Allerdings habe ich den Verdacht, dass die NYY-J-Kabel/Leitungen, die ab Abzweigdose zu den Leuchten der Schutzklasse II verlegt wurden, nicht aus normativen Vorgaben verlegt wurden und vermutlich auch nicht in weiser Voraussicht, dass es einmal eine solche Forderung nach Mitführen des Schutzleiters geben wird, sondern die Elektrofachkraft hatte einfach kein O-Kabel bei der Errichtung in seinem Materiallager. Das Mitführen eines Schutzleiters bei fest verlegten Kabeln/Leitungen war auch vor 2007 nicht verboten.

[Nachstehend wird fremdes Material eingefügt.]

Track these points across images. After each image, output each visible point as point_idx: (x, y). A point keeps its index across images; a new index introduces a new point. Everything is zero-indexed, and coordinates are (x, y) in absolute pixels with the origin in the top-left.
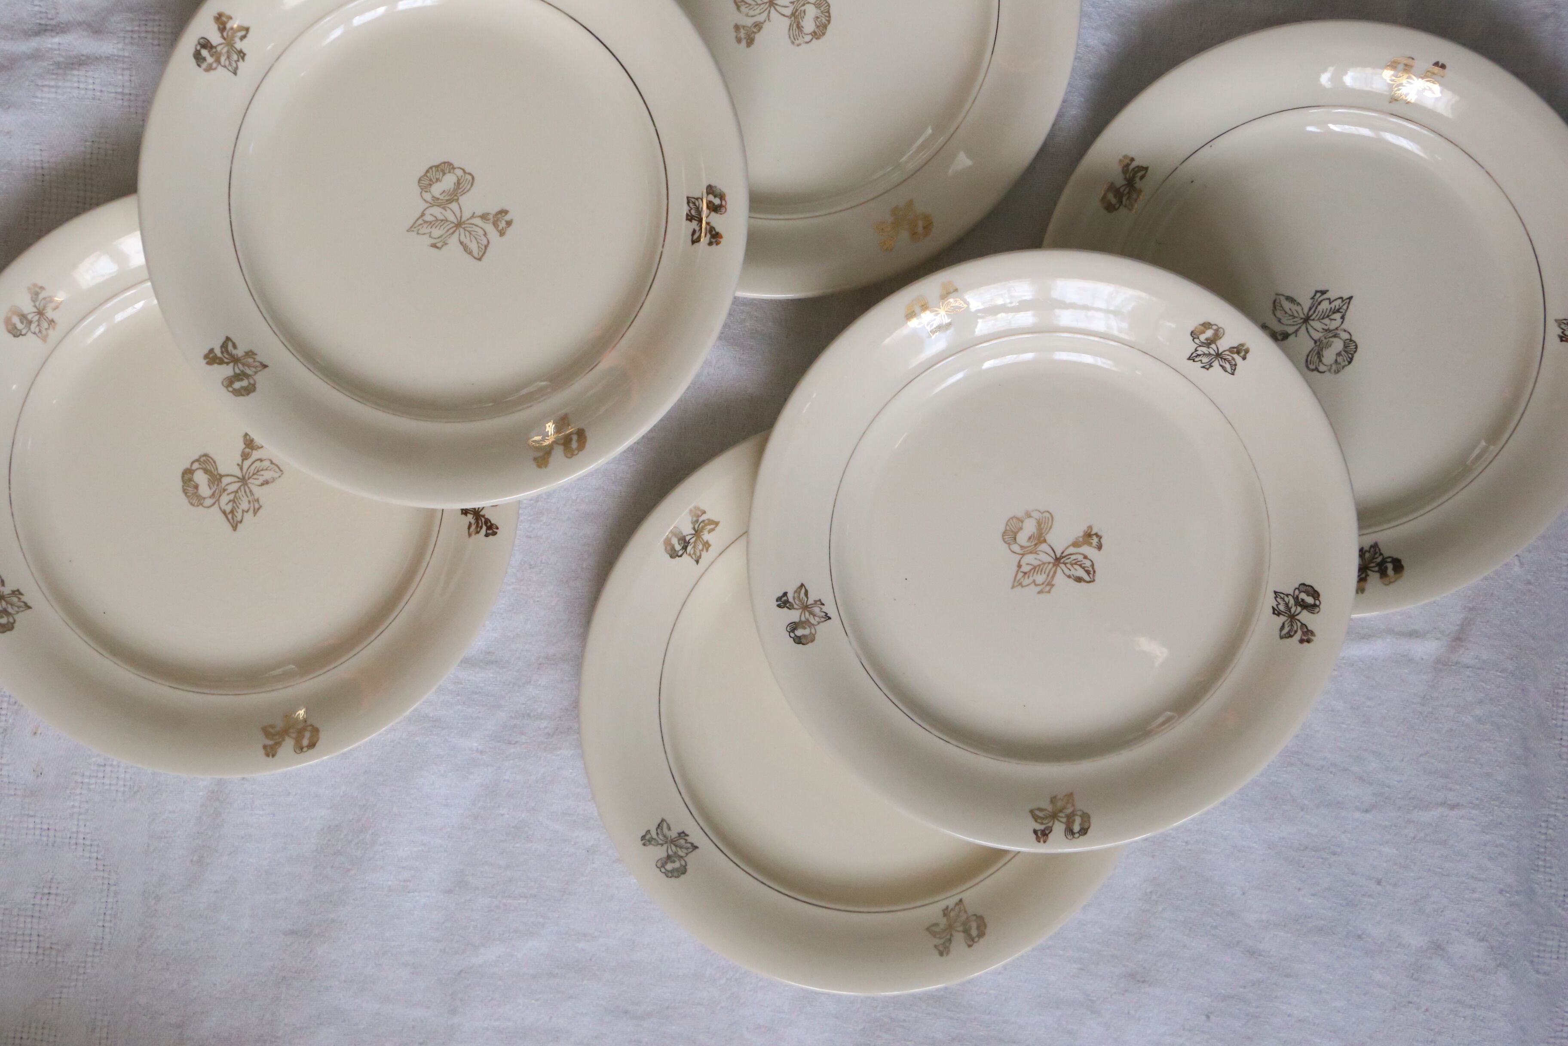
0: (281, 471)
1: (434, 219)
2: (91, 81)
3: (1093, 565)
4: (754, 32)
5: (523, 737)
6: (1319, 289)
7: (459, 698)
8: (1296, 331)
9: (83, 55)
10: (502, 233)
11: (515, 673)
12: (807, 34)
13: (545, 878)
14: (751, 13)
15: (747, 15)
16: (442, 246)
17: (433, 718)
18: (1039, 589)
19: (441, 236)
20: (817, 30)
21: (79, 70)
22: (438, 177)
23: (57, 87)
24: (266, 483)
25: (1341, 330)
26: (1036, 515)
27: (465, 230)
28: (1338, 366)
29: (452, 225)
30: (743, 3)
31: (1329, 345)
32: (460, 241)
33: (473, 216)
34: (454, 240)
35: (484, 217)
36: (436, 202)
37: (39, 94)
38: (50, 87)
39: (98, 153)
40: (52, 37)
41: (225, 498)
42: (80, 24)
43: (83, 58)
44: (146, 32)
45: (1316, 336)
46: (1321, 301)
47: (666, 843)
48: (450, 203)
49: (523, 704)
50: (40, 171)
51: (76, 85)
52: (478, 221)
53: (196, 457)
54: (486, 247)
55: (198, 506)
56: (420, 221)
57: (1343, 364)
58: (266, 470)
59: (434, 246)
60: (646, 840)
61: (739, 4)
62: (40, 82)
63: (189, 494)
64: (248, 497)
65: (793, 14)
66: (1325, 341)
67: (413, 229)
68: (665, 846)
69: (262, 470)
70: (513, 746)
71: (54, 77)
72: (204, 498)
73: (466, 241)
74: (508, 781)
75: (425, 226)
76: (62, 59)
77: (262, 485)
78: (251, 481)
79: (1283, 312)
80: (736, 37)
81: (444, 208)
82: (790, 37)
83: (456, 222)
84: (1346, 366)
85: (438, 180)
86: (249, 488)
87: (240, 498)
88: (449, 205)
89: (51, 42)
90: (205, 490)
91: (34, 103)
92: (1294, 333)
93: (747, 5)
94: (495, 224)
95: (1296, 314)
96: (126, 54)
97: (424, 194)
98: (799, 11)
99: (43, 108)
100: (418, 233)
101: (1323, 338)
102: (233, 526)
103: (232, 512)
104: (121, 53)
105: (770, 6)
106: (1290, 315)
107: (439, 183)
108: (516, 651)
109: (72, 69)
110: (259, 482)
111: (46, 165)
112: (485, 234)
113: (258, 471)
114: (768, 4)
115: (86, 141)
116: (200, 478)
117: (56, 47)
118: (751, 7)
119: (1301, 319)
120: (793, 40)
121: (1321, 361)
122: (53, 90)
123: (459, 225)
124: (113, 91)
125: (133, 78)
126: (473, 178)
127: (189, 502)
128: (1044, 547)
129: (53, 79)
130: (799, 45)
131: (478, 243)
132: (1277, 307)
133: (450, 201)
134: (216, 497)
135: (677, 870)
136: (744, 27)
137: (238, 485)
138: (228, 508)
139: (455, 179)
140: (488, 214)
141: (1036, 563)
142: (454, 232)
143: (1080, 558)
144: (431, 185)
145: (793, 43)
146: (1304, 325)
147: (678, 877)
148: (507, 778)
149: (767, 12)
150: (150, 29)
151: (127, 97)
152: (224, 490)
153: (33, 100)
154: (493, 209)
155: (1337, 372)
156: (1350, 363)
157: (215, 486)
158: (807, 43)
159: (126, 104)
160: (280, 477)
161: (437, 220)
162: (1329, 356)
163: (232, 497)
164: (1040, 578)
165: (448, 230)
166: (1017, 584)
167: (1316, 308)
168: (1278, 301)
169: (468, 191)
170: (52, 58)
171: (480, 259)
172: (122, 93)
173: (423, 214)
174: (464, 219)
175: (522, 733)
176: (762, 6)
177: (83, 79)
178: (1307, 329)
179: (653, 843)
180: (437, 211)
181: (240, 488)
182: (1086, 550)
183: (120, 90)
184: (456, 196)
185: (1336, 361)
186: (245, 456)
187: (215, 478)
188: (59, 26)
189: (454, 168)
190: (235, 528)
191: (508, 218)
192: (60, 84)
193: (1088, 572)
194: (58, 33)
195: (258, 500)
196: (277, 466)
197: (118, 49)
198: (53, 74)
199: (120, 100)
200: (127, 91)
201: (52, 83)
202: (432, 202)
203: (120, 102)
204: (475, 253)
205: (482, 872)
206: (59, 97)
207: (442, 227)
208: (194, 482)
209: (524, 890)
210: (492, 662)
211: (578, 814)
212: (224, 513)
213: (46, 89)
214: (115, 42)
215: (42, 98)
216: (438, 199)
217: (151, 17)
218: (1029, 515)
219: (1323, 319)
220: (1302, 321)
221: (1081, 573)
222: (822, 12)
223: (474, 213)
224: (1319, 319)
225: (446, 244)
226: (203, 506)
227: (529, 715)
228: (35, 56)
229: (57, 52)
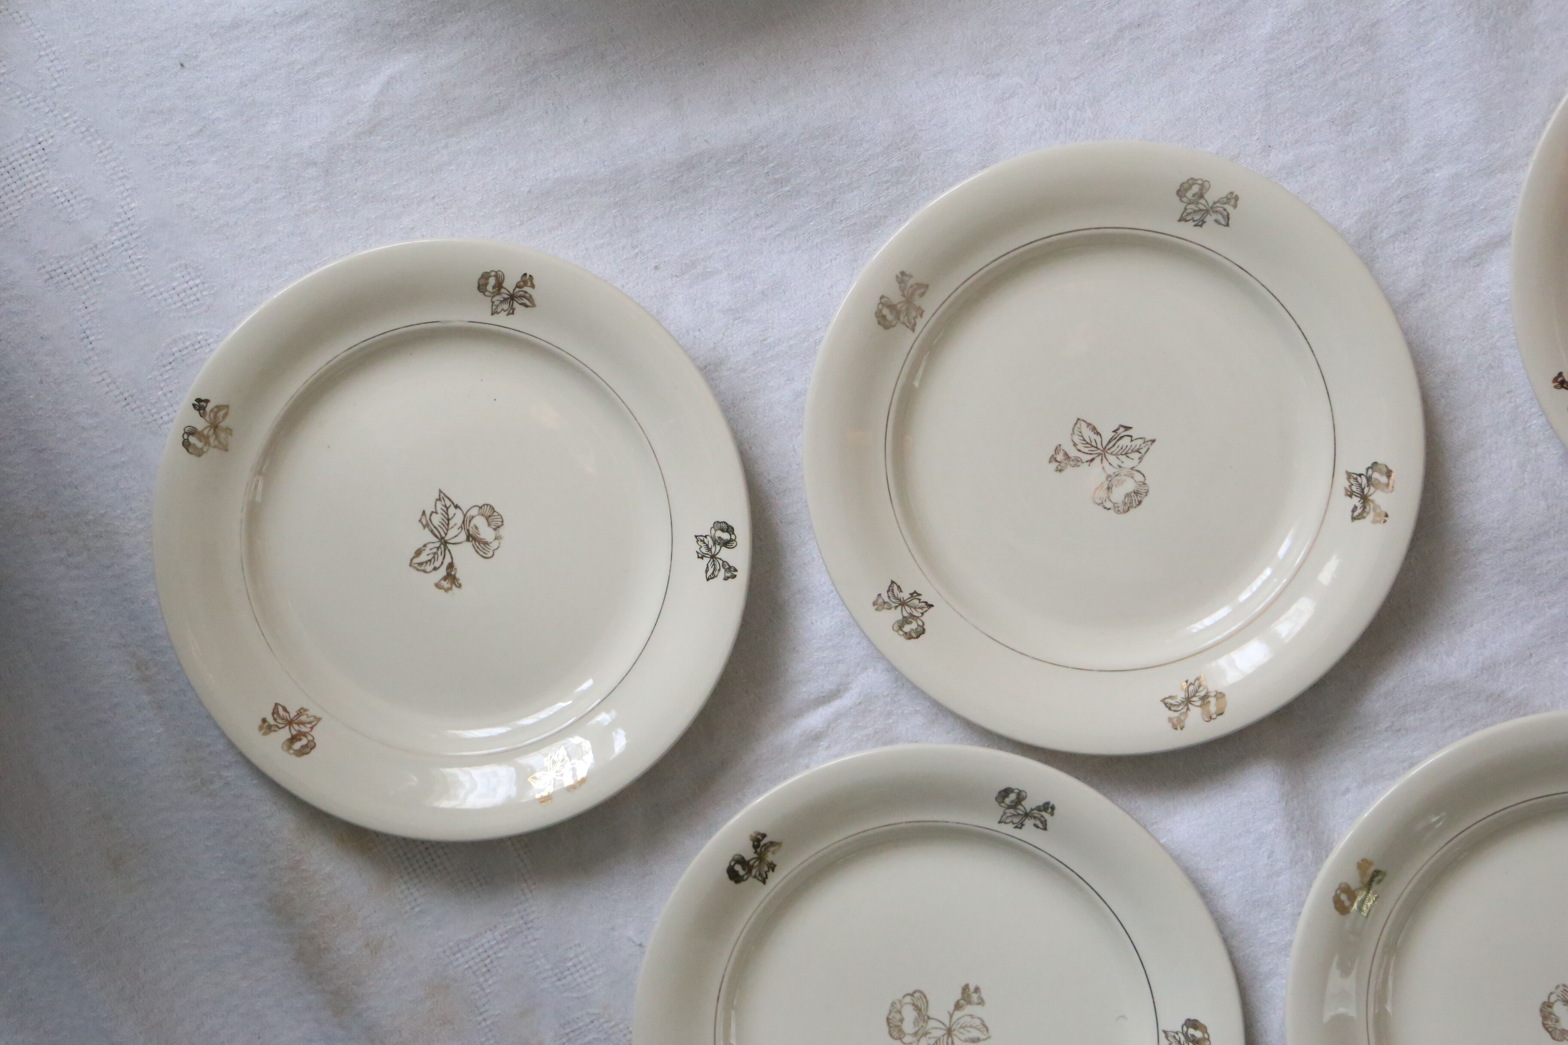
5: (1397, 210)
7: (1482, 207)
8: (951, 1016)
11: (1442, 262)
13: (1292, 96)
17: (1496, 173)
25: (914, 1042)
28: (895, 1010)
31: (916, 1022)
45: (932, 1023)
47: (1212, 208)
49: (1417, 239)
57: (893, 1014)
60: (1233, 199)
66: (921, 1023)
68: (1211, 204)
70: (1402, 196)
74: (1385, 161)
84: (889, 1014)
92: (953, 1014)
101: (924, 1025)
108: (1454, 282)
121: (913, 1004)
130: (1557, 987)
135: (1186, 190)
147: (1182, 185)
148: (1388, 163)
155: (893, 1004)
156: (888, 1019)
162: (909, 1014)
168: (985, 1032)
175: (1401, 212)
179: (1225, 200)
185: (900, 1012)
205: (1356, 63)
209: (1306, 73)
210: (1470, 258)
211: (1300, 174)
220: (953, 1029)
222: (1555, 1029)
227: (1405, 233)
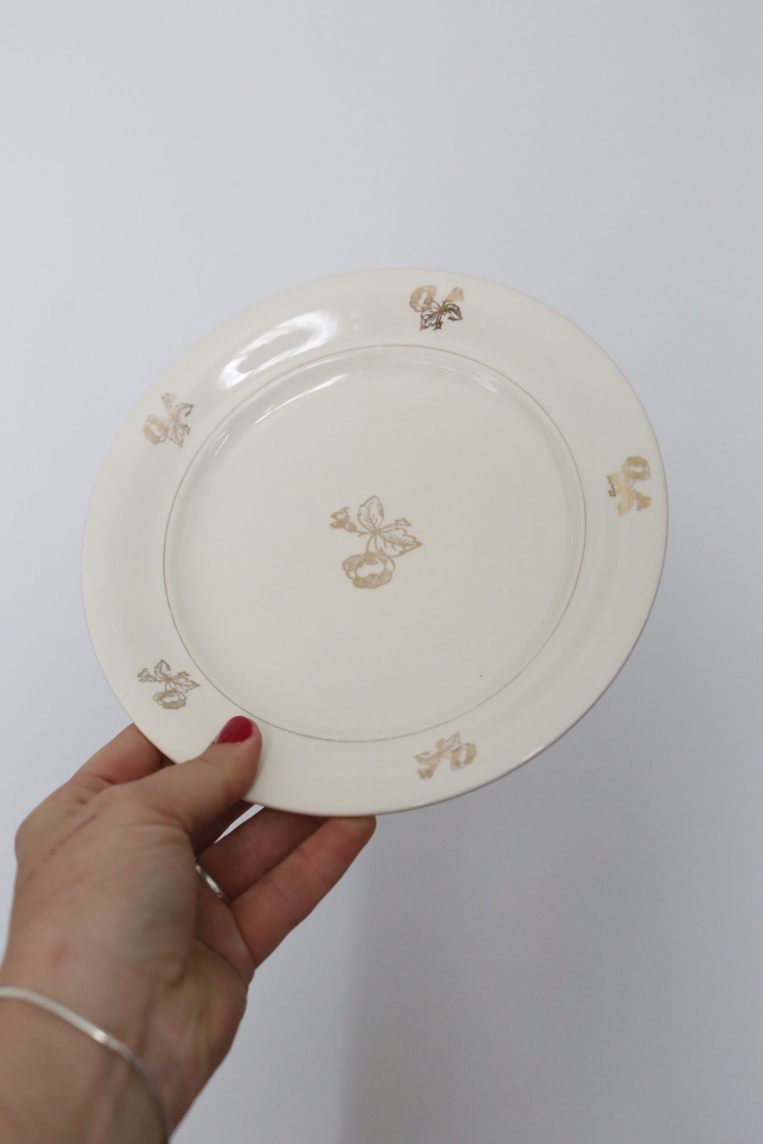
0: (373, 497)
24: (381, 512)
41: (389, 551)
53: (344, 573)
55: (391, 576)
58: (369, 511)
63: (378, 583)
64: (391, 530)
69: (369, 514)
72: (385, 569)
77: (383, 516)
78: (377, 526)
86: (383, 528)
87: (392, 537)
90: (377, 569)
102: (418, 546)
103: (403, 546)
110: (380, 518)
113: (369, 518)
116: (364, 572)
127: (386, 584)
134: (385, 559)
137: (378, 538)
138: (399, 548)
152: (381, 551)
157: (375, 559)
160: (378, 499)
163: (389, 545)
181: (382, 537)
186: (352, 529)
187: (368, 558)
190: (419, 544)
195: (397, 521)
196: (367, 501)
208: (367, 577)
212: (402, 553)
226: (393, 571)
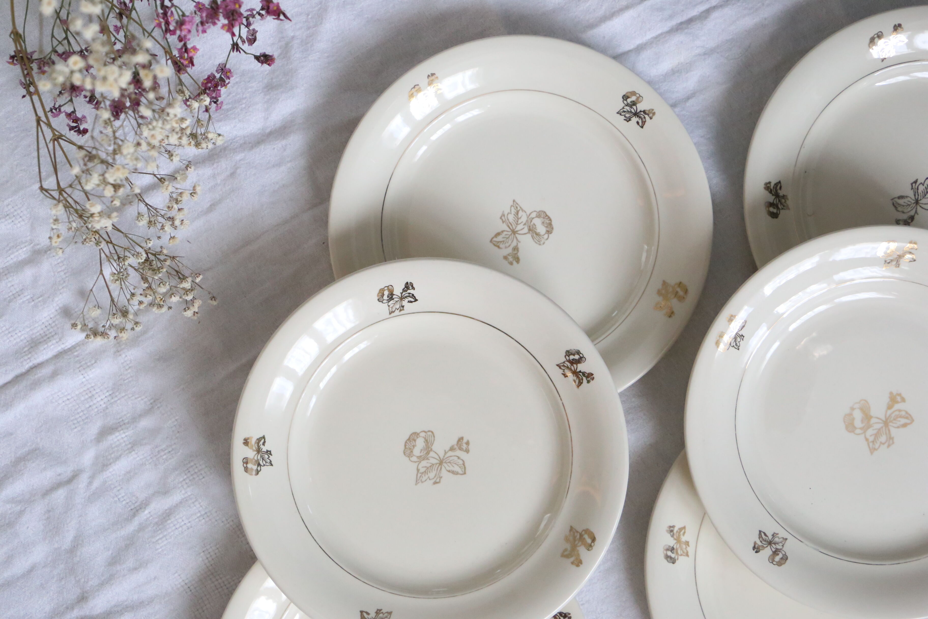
1: (426, 468)
2: (180, 520)
3: (907, 413)
4: (516, 254)
6: (912, 181)
9: (166, 510)
10: (467, 451)
12: (544, 235)
14: (507, 245)
15: (506, 247)
16: (440, 480)
18: (886, 445)
19: (436, 475)
20: (548, 229)
21: (170, 519)
22: (413, 444)
23: (165, 536)
26: (857, 406)
27: (446, 463)
29: (438, 465)
30: (499, 243)
32: (447, 471)
33: (446, 453)
34: (444, 472)
35: (452, 449)
36: (421, 459)
37: (158, 547)
38: (161, 539)
39: (211, 556)
40: (144, 511)
42: (153, 495)
43: (168, 511)
44: (192, 475)
46: (918, 187)
48: (429, 454)
50: (186, 587)
51: (174, 528)
52: (450, 453)
54: (464, 464)
56: (419, 475)
59: (435, 483)
61: (498, 245)
62: (154, 540)
65: (530, 230)
67: (417, 482)
71: (160, 532)
73: (451, 468)
75: (423, 475)
76: (156, 520)
79: (902, 206)
80: (509, 263)
81: (428, 459)
82: (536, 242)
83: (438, 462)
85: (414, 446)
88: (429, 456)
89: (145, 514)
91: (159, 553)
93: (502, 243)
94: (461, 449)
95: (909, 203)
96: (189, 494)
97: (412, 459)
98: (531, 226)
99: (165, 552)
100: (422, 482)
104: (186, 495)
105: (514, 234)
106: (907, 206)
107: (415, 447)
109: (166, 521)
111: (187, 581)
112: (459, 458)
114: (513, 234)
115: (200, 554)
117: (148, 516)
118: (505, 242)
119: (914, 203)
120: (539, 243)
122: (164, 539)
123: (441, 463)
124: (196, 517)
125: (202, 504)
126: (432, 432)
128: (873, 421)
129: (160, 534)
131: (458, 465)
132: (897, 206)
133: (428, 453)
136: (509, 255)
139: (423, 440)
140: (453, 446)
141: (875, 432)
142: (441, 468)
143: (897, 413)
144: (412, 452)
145: (540, 244)
146: (918, 205)
149: (515, 238)
150: (193, 472)
151: (205, 516)
153: (157, 552)
154: (454, 442)
158: (547, 239)
159: (207, 519)
161: (428, 468)
164: (883, 439)
165: (437, 469)
166: (872, 450)
167: (918, 192)
169: (434, 441)
170: (151, 523)
171: (465, 473)
172: (201, 515)
173: (418, 470)
174: (442, 457)
176: (510, 237)
177: (176, 522)
178: (921, 207)
180: (424, 463)
182: (897, 407)
183: (199, 515)
184: (429, 448)
188: (142, 503)
189: (418, 434)
191: (465, 440)
192: (165, 533)
193: (907, 418)
194: (145, 508)
197: (183, 494)
198: (158, 531)
199: (202, 520)
200: (203, 513)
201: (161, 536)
202: (418, 460)
203: (203, 521)
204: (460, 472)
206: (170, 540)
207: (433, 470)
213: (160, 541)
214: (179, 492)
215: (161, 547)
216: (421, 456)
217: (189, 465)
218: (852, 409)
219: (925, 195)
221: (903, 421)
223: (445, 451)
224: (923, 197)
225: (441, 477)
228: (141, 528)
229: (151, 518)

Fazit. Für eine genaue Betrachtung wäre das Errichtungsjahr der elektrischen Anlage von Bedeutung. Außerdem müsste geklärt werden, ob die Regelwerke der Bahn Vorrang haben.
Wichtig ist aber, dass ein mitgeführter Schutzleiter zwar in die Betriebsmittel der Schutzklasse II eingeführt werden darf/muss, aber dieser Schutzleiter darf nicht an innere leitfähige Teile angeschlossen werden. Ein solcher Schutzleiter muss entsprechend isoliert gegen innere leitfähige Teile angeordnet werden, z. B. durch Anschluss auf eine isoliert angeordnete Klemme.
Autor: W. Hörmann
Literatur:
[1] DIN VDE 0100-410 (VDE 0100-410):2007-06 (zurückgezogen) Errichten von Niederspannungsanlagen – Teil 4-41: Schutzmaßnahmen – Schutz gegen elektrischen Schlag.
[2] DIN VDE 0100-410 (VDE 0100-410):2018-10 Errichten von Niederspannungsanlagen – Teil 4-41: Schutzmaßnahmen – Schutz gegen elektrischen Schlag.